«L’amour plus fort que la peur»: des femmes russes manifestent contre la répression

Le mot d’ordre de cette action pour la Saint-Valentin était «L’amour plus fort que la peur».
Photo: Dimitar Dilkoff Agence France-Presse Le mot d’ordre de cette action pour la Saint-Valentin était «L’amour plus fort que la peur».

Des centaines de femmes ont manifesté dimanche à Moscou et dans d’autres villes de Russie pour la Saint-Valentin, dans une action symbolique de soutien à l’épouse de l’opposant emprisonné Alexeï Navalny et aux personnes arrêtées lors des récentes manifestations.

Environ 300 femmes ont formé par -13 °C, à partir de 14 h 00, une « chaîne de solidarité » sur l’Arbat, une rue historique du centre de Moscou. Le mot d’ordre de cette action pour la Saint-Valentin était « L’amour plus fort que la peur ».

« Nous voulons montrer que nous sommes pour l’amour et contre la violence. Des filles très courageuses et gentilles sont venues ici », a déclaré une étudiante de 22 ans, Daria Obraztsova, disant souhaiter « que la liberté et la justice règnent dans notre pays ».

À Saint-Pétersbourg (nord-ouest), cette action a réuni une centaine de personnes, selon une journaliste de l’AFP. Certaines portaient des fleurs ou des cœurs en papier sur lesquels était inscrit le nom de femmes symbolisant l’opposition aux autorités russes.

Des images publiées sur les réseaux sociaux les montraient scandant toutes ensembles « Liberté pour les prisonniers politiques ».

« Seul l’amour peut vaincre le mal », a dit Valeria Stepanova, 25 ans.
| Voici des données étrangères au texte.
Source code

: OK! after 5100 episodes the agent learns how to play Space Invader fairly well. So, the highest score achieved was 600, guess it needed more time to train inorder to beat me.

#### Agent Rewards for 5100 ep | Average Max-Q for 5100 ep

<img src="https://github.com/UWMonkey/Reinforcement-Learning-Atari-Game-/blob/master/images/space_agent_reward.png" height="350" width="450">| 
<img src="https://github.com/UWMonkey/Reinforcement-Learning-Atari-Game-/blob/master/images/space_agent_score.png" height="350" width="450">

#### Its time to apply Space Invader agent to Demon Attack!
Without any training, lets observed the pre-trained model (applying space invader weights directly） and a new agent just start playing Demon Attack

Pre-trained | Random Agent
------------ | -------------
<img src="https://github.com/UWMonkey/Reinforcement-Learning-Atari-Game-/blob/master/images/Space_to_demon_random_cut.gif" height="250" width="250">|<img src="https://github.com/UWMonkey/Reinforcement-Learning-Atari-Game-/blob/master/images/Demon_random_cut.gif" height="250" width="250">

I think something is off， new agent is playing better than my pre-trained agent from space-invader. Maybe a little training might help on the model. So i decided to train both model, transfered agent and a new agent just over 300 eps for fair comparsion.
Selon l’ONG OVD-Info, spécialisée dans le suivi des manifestations, une action du même type s’est terminée par neuf arrestations à Kazan (Oural).

L’équipe d’Alexeï Navalny avait également appelé les habitants des grandes villes à brandir à 20 h 00 lampes de poches, téléphones ou bougies et à publier les photos de leurs actions sur les réseaux sociaux.

Flash mobs pro-Navalny

À Moscou et à Saint-Pétersbourg, des habitants ont organisé des flash mobs de la Saint-Valentin dans des cours d’immeubles et sur les places, allumant leurs lampes sur leurs téléphones pour soutenir l’opposant emprisonné.

Présent sur la place Manezhnaya près du Kremlin, Alexander Kozhokar, a dit craindre que la Russie ne devienne une « dictature ». « J’ai peur de penser à la suite des événements », a déclaré cet ouvrier de 28 ans qui réside à Mytishchi, près de Moscou.

Mikhaïl Orlov, un ingénieur de 29 ans, a lui expliqué s’être joint à la manifestation pour signaler son mécontentement à l’égard de la politique de Vladimir Poutine. « Le pays est en déclin, la science est en déclin », s’est-il lamenté.

Des manifestations de soutien à Alexeï Navalny, arrêté sitôt rentré en Russie mi-janvier et condamné début février à presque trois ans de prison, se sont soldées par plus de 10 000 arrestations à travers tout le pays.

Son équipe a publié dimanche sur les réseaux sociaux des photos et des vidéos de rassemblements similaires dans plusieurs villes du pays, avec des Russes allumant des lampes de poche, des bougies et des petites lanternes.

« L’amour est plus fort que la peur », indiquait un panneau électronique sur une tour résidentielle de la ville sibérienne de Tomsk, selon une de ces vidéos.

L’entourage de M. Navalny a toutefois annoncé ne plus avoir l’intention d’organiser de manifestations massives avant le printemps, préférant des actions plus ciblées.